The Vitebsk Cossacks and the Communists have made an appeal to Minsk, asking Lukashenka not to erect the Algerd monument. Historical memory, as it turns out, is much more important to the authorities than local pro-Russian social movements' support – and the monument was solemnly unveiled as officials from Vitebsk looked on.
Lukashenka justified this move, saying, “At one point in Vitebsk … some people started saying that because of the [process] 'soft Belarusisation', Belarus will lose out on its Russian interests, and so I asked the question: where are our interests? Everything that is on Belarusian territory is our vital interest”.
Altogether this form of Belarusisation, i.e. the gradual, largely voluntary extension of the use of the Belarusian language, support for the development and dissemination of Belarusian culture, historical and cultural heritage via the creation of cultural policy, is slowly beginning to take hold.
Not Only State: Public Belarusization
Of course, this policy of Belarusisation is not simply the domain of the Belarusian authorities. In society, demand is growing for the promotion of the Belarusian language and the nation's history and culture.

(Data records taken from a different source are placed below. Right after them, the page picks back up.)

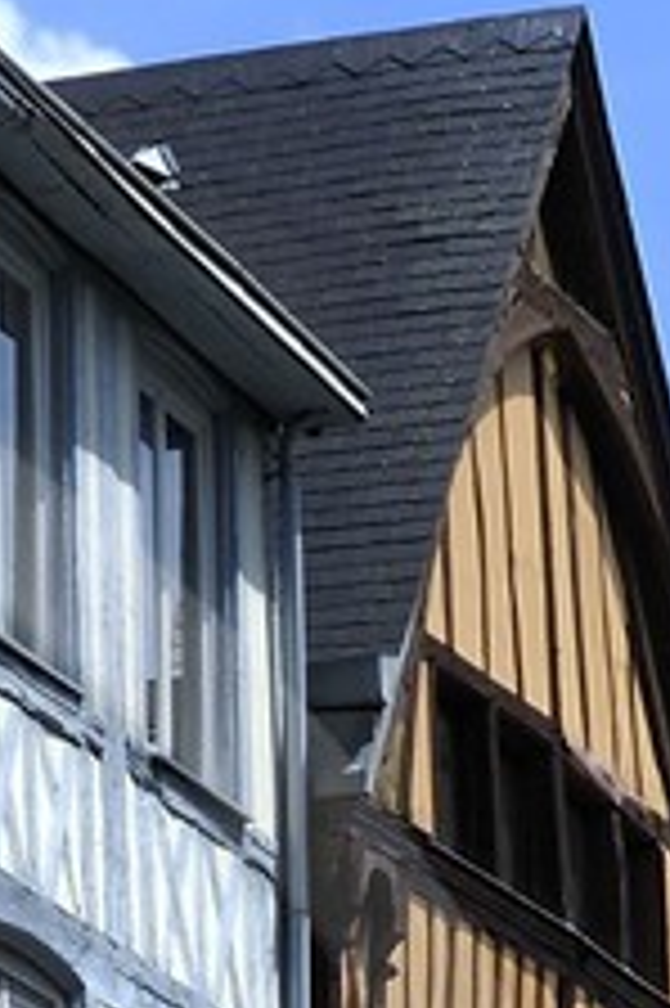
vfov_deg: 7.1
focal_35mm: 286
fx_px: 7996
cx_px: -737
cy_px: 1638
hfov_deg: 4.7
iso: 200
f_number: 14
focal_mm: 40
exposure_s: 1/200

The events in Ukraine have increased these types of initiatives’ popularity and stimulated manifestations of patriotism and national identity.
Consider the recent Festival of Belarusian Culture “Sniezhan” (31 January 2015) or a Belarusian language pub-quiz game “Varta” about Belarusian history (held three times from February-April 2015) that recently sprung up. There is also the independent cultural initiative Art Siadziba (Art Headquarters) that organises a variety of popular events to promote Belarusian culture and the arts and manufactures clothes with traditional Belarusian ornamentation.

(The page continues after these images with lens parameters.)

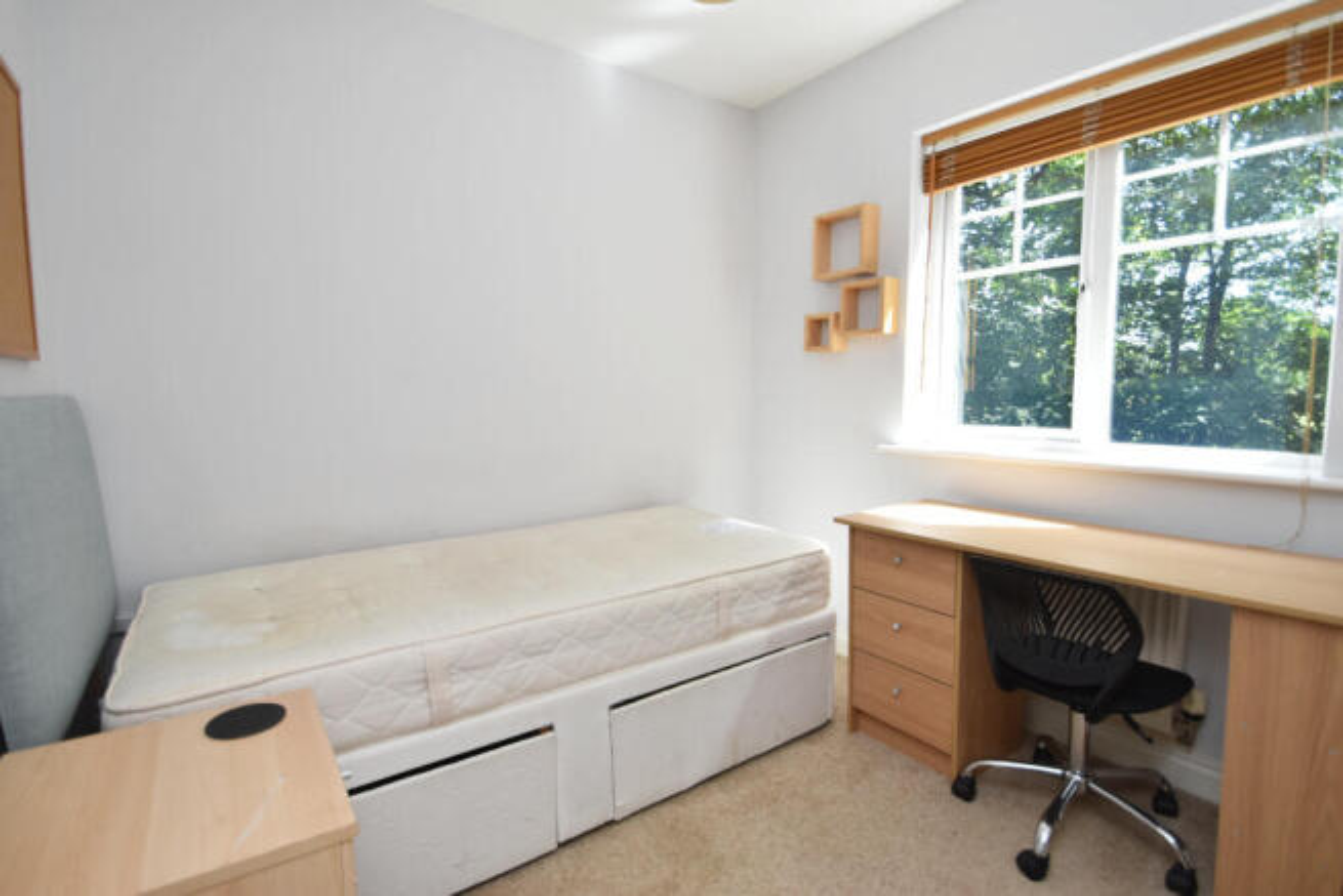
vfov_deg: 72.1
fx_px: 616
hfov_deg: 95.0
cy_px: 448
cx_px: 672
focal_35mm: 16
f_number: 4
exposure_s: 1/250
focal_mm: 11
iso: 400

Last, but not least, is the “Mother Language Festival”, organised by Art Siadziba 22 February 2015 (International Mother Language Day by UNESCO). Thousands of Belarusians attended free open courses in the Belarusian language called Mova Ci Kava & Mova Nanova in Minsk and many regional towns thanks to growing popular demand.

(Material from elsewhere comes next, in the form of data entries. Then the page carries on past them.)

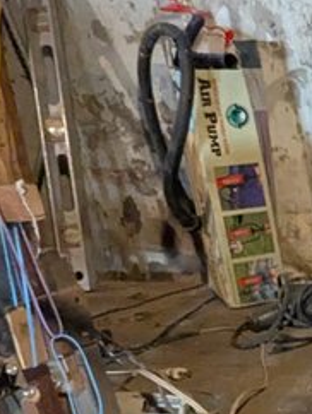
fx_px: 732
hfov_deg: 16.5
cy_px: 365
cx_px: 668
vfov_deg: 30.4
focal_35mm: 61
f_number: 2.2
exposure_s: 1/24
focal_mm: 1.95
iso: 1205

What Will Belarusisation Lead To?
Lukashenka, however, has to seek a balance between both sides. On the one hand, he has to use his traditional fraternal rhetoric and alliances with Russia to get it to provide Belarus with loans and discounted energy. On the other hand, Lukashenka needs to guide Belarus away from Russia, be it through a policy of 'soft Belarusisation' or improving ties with the West in order to minimise potential threats to Belarusian sovereignty and to his own power.
All of these initiatives aimed at promoting Belarusisation – sponsored by the state and civil society – are extremely popular and relevant. To some extent, it reflects a new national-oriented period in Lukashenka’s policy. New possibilities are slowly emerging for Belarusian political and civil actors. Leading up to the presidential election in November this year, one can only view from afar how they use this window of opportunity.